Some people describe it as an ugly cry, I do too and couldn't help myself. Glad that it was dark I leaned into Samuel's shoulder and allowed myself to cry and be comforted by the one person that I wanted to be comforted by more than anyone else in the world.
"I'm so so sorry," I heard Samuel murmur as he pulled me closer into his side. We sat like that for a while, me crying into Samuel's shoulder while he comforted me. It felt just like the old days, that I could lean on him and cry for any length of time and rely on him to solve any of my problems. But we weren't fifteen and sixteen anymore so I only allowed myself a small amount of time to cry before pulling away, while caught in that moment of mourning I felt like I needed Samuel...maybe I did but almost as soon as I had pulled away I was left feeling mortified.
"Why are you so chummy with Beth if she hurt you so bad in the past? You were so cut up when she broke things off with you I'd have thought you would never want to see her ever again." That was probably the one thing that had been bugging me the most since seeing Beth and Samuel again after so long, why did he smile and laugh around her as if they were the best of friends?
"Beth and I have made our peace, it might be hard for you to wrap your head around but we really have moved past what happened back then. She admitted that it was a stupid teenage mistake and it should never have happened...and, you were right all those years ago. I was an idiot teenager who set himself up for heartbreak, god I was ridiculous when it came to Beth. I'm kind of ashamed at how obsessive I had gotten." It was weird, totally weird to hear Samuel finally admit that his 'crush' on Beth had been completely ridiculous. It was just a few years and trials too late.
"I guess, if you can forgive Beth then I can work at forgiving you. Without the revenge of course, but it'll be slow going." Another amount of weight seemed to lift from my shoulders at that admission, I felt very little dislike towards Samuel now that we had actually spoken. At least, that was what I had been telling myself. "Thanks Rose, I really appreciate it.
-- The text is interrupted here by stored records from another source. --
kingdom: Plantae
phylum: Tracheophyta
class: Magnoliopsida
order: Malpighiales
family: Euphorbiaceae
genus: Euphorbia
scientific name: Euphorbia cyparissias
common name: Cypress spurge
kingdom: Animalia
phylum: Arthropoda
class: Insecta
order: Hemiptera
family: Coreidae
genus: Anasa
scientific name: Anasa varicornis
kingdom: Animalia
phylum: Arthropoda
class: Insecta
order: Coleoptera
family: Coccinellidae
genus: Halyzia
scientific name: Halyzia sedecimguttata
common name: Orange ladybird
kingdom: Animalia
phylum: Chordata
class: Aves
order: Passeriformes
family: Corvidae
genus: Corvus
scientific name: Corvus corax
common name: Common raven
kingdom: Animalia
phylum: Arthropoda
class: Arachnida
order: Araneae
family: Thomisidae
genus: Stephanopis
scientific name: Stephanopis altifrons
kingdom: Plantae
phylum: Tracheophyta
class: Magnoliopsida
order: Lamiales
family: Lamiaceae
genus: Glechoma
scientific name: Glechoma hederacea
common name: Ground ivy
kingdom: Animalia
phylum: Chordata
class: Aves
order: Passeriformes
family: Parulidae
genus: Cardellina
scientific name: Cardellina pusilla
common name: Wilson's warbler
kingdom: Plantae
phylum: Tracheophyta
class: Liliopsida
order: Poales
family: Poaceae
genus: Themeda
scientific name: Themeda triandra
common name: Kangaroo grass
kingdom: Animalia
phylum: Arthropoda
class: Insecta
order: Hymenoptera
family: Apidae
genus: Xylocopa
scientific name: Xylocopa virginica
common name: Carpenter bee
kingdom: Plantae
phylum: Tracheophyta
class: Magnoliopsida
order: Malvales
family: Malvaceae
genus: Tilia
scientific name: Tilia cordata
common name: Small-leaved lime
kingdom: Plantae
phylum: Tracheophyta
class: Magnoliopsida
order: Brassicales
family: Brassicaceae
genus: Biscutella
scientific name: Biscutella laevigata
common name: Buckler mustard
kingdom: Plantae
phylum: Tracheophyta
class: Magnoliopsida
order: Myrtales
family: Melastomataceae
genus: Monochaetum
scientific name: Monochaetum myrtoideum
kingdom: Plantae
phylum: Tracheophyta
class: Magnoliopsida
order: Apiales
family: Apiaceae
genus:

Want me to drive you home? I noticed you hadn't driven down here," I hadn't, partially because I had gone home and downed another few glasses of wine and had felt a little too intoxicated to drive down to the race track. I laughed though, I hadn't been too intoxicated to ride my old bike down though.
"You'll have to shove my bike into the boot of your car, I..yeah." I didn't want to finish that sentence and reveal that I actually had come off the bike a few times and had dismounted none too gracefully at the end. I was sure my knees were scraped in a few places, but again I wasn't going to reveal that to Samuel.
"You rode down here? I'm impressed? And on the old bike too, we're getting nostalgic here aren't we?" Samuel laughed as he picked my bike up off the ground and began pushing it towards his truck."I sure am, reliving my teenage years but in much cooler fashion and with a little more style and a little less grace." I couldn't help but laugh, the same went with Samuel as he shoved my bike none too gently into the back of his truck, I didn't really mind because it was a really old bike and no one had used it in a few years.
"Come on then Rosie, lets get you home." I climbed into the passenger seat of Samuel's truck and sighed. I was tired and beyond ready for bed, I knew Tee wouldn't be home yet but hoped where ever she was that she was happy and having fun.